AAADT stage manager Bill Hammond says that by the 1970s, Ailey was a full-blown workaholic. “I think he took on too much,” Hammond comments. Other people interviewed in the “Ailey” documentary include “Lazarus” composer Darrin Ross; Linda Kent, an AAADT dancer from 1968 to 1974; Hope Clark, an AAADT dancer from 1965 to 1966; and Masazumi Chaya, an AAADT dancer from 1972 to 1966 and AAADT associate director from 1991 to 2019.

Ailey’s determination to keep his personal life as private as possible also extended to when he found out that he was HIV-positive. Several people in “Ailey” claimed that even when it was obvious that he was looking very unhealthy, he denied having AIDS to many of his closest friends, out of fear of being shunned. It was not uncommon for many people with AIDS to try to hide that they had the disease, especially back in the 1980s, when it was mistakenly labeled as a “gay disease,” and the U.S. government was slow to respond to this public health crisis.

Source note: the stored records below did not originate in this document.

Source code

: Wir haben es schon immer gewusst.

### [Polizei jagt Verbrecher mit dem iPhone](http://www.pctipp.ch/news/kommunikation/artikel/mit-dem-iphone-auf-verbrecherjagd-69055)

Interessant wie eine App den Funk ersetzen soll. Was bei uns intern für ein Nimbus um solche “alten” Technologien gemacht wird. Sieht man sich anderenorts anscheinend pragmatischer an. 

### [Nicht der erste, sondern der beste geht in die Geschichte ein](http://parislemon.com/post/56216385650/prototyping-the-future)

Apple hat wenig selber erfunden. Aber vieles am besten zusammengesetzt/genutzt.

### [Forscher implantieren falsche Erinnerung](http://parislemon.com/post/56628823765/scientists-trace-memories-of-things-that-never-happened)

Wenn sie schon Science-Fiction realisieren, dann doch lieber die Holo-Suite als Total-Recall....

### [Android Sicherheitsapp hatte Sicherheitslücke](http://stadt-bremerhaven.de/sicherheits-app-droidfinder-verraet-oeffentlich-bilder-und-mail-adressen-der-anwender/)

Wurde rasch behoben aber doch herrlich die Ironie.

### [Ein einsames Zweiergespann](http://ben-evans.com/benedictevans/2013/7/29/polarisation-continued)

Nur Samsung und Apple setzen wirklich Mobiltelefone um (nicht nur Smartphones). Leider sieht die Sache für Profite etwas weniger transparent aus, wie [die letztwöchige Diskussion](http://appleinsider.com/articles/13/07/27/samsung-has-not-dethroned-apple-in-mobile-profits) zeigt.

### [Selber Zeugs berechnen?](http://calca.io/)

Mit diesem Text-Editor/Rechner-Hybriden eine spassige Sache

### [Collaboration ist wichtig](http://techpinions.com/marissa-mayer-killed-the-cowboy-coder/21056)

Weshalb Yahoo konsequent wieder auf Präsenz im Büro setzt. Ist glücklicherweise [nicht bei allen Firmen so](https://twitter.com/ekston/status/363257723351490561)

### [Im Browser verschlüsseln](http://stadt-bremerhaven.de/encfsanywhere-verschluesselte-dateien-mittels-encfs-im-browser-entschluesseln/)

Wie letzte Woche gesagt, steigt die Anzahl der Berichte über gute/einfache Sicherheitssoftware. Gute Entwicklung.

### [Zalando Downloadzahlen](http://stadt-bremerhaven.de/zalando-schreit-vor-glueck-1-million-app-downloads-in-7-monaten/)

Because dance requires a certain athleticism, having a physically degenerative disease such as AIDS was not something that Ailey wanted to be part of his legacy. According to Jones, many gay men at the time wanted to edit themselves out of the AIDS narrative. “He was part of the editing,” Jones says of Ailey.

And that shame caused Ailey to isolate himself from many of his loved ones. “He was alone,” adds Jones of Ailey not sharing much of his suffering with several people he knew. (On a side note, Jones is the subject of his own documentary: “Can You Bring It: Bill T. Jones and D-Man in the Waters,” which was released in the U.S. a week before the “Ailey” documentary.)

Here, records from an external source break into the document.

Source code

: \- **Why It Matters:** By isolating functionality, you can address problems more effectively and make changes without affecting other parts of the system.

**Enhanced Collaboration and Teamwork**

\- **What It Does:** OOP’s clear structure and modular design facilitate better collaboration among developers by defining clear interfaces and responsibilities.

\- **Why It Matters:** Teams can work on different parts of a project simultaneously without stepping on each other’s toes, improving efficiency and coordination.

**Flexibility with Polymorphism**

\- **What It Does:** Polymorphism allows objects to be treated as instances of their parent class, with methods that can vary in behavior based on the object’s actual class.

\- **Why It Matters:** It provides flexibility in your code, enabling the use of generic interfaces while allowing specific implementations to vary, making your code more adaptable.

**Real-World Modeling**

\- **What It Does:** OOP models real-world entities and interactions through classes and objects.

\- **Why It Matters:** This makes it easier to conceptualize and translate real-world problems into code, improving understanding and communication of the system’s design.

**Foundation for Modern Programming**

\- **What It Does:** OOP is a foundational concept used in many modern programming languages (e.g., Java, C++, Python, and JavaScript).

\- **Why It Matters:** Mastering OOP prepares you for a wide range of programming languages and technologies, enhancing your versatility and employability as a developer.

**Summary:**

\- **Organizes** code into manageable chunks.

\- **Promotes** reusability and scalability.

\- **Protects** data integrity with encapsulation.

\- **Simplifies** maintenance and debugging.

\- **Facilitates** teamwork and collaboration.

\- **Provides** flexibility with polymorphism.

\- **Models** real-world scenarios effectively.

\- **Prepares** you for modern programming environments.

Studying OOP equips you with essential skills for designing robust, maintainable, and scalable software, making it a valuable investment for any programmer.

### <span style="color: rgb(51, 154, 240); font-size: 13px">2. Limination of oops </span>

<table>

But toward the end of Ailey’s life, it was impossible for him to continue to hide the truth, even though he refused to go public with having AIDS. One of the most emotionally moving parts of the documentary is when Jamison describes being with Ailey on his death bed at the moment that he died: “He breathed in, and he never breathed out. We [the people he left behind] are his breath out.”

“Ailey” is an example of documentary that’s a touching reminder that how someone lives is more important than how someone dies. The storytelling style of this documentary doesn’t really break any new ground. However, people who have an appreciation for highly creative artists will find “Ailey” a worthy portrait of someone whose life might have been cut short, but he has an influential legacy that will continue for generations.

Neon released “Ailey” in New York City on July 23, 2021, and in Los Angeles on July 30, 2021, with an expansion to more U.S. cinemas on August 6, 2021.